I went to sleep that night indulging in the fantasy that one day I would marry Prince Eddy. Possibly I could save his life from drowning first…A grateful Queen would give her Royal Consent. Or perhaps there would be an accident–he would be bleeding to death, I would give a blood transfusion. I would be created a Countess–like the Countess Torby–and there would be a Morganatic Marriage. Even for six years old, however, such a fantasy was a little too fantastic to last.

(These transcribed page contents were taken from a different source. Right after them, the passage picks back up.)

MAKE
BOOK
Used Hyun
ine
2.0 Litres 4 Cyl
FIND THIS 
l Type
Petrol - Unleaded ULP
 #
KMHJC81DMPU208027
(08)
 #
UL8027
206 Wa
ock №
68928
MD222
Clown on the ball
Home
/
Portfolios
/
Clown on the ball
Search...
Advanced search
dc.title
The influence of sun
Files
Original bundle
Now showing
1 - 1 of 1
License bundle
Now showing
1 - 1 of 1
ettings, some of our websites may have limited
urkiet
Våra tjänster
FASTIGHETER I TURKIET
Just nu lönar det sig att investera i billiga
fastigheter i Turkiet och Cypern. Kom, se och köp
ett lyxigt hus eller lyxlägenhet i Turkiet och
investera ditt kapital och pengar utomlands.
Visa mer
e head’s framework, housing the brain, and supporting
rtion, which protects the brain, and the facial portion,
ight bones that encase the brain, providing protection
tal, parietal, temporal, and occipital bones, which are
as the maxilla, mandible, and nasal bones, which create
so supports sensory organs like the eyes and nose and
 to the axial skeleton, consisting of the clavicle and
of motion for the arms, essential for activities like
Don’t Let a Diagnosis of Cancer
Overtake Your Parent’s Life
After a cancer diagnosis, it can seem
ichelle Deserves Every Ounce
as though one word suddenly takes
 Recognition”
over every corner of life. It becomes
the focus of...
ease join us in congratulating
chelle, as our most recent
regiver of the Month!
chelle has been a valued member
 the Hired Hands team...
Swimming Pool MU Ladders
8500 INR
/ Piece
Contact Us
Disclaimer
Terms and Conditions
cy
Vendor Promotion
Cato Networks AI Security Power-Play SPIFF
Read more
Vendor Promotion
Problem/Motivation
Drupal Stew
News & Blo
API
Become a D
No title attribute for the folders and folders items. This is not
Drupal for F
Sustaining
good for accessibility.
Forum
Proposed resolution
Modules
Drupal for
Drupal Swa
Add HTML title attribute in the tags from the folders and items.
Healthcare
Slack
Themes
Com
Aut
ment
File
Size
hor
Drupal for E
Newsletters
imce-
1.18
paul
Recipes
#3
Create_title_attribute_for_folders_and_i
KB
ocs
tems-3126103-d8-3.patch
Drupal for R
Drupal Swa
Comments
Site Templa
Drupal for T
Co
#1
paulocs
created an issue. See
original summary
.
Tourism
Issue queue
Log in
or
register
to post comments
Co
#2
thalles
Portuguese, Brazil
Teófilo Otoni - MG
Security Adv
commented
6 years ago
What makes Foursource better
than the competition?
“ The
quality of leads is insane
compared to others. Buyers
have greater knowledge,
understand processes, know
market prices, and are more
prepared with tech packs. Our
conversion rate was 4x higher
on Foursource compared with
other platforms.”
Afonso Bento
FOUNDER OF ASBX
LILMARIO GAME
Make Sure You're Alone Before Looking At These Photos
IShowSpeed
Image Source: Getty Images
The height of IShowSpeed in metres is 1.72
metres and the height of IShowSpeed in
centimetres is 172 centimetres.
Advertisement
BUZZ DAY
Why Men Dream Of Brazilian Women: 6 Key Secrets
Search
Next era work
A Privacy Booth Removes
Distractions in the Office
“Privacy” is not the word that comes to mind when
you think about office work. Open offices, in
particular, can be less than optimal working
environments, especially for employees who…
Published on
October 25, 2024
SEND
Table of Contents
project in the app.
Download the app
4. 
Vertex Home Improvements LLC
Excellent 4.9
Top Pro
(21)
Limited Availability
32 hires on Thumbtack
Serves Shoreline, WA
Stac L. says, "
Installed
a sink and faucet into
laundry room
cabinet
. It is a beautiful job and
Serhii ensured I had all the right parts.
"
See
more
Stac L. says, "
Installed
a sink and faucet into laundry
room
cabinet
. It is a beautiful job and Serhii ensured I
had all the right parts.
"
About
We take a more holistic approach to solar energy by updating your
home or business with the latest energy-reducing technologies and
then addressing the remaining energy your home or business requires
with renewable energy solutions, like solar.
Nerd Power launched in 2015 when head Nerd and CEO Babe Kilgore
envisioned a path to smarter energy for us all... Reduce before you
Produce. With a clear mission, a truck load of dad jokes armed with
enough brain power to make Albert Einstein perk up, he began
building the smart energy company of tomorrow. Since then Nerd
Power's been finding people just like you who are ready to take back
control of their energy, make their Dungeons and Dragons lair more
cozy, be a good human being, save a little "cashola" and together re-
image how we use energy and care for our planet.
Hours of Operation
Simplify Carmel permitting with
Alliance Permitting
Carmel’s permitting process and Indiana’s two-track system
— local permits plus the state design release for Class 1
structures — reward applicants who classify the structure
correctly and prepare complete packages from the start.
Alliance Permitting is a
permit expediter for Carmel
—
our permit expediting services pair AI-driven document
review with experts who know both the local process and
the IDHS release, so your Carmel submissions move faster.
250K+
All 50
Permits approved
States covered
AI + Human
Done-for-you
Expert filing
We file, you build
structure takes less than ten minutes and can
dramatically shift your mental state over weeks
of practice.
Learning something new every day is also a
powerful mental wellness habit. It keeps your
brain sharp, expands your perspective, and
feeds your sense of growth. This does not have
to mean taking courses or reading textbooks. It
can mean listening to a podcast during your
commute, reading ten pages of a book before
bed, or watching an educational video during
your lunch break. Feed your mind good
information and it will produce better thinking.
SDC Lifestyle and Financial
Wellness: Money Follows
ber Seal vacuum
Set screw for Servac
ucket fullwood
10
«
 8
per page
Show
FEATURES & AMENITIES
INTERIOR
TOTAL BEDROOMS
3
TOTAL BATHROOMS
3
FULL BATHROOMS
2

My nephew Jack once arranged a very good Royal alliance of his own at about the age of four. ‘Supposing, Mummy,’ he said, ‘you were to marry King Edward. I should become Royalty.’ My sister said there was the Queen to be thought of, and a little matter of Jack’s own father. Jack rearranged matters. ‘Supposing the Queen died, and supposing that Daddy’–he paused to put it tactfully–‘supposing that Daddy–er–wasn’t there, and then supposing that King Edward was to–just to see you…’ Here he stopped, leaving it to the imagination. Obviously King Edward was going to be struck all of a heap, and in next to no time Jack was going to be the King’s stepson.
‘I was looking in the prayer-book during the sermon,’ Jack said to me, about a year later. ‘I’ve been thinking of marrying you when I am grown up, Ange, but I’ve been looking in the prayer-book and there is a table of things in the middle, and I see that the Lord won’t let me.’ He sighed. I told him that I was flattered that he should have thought of such a thing.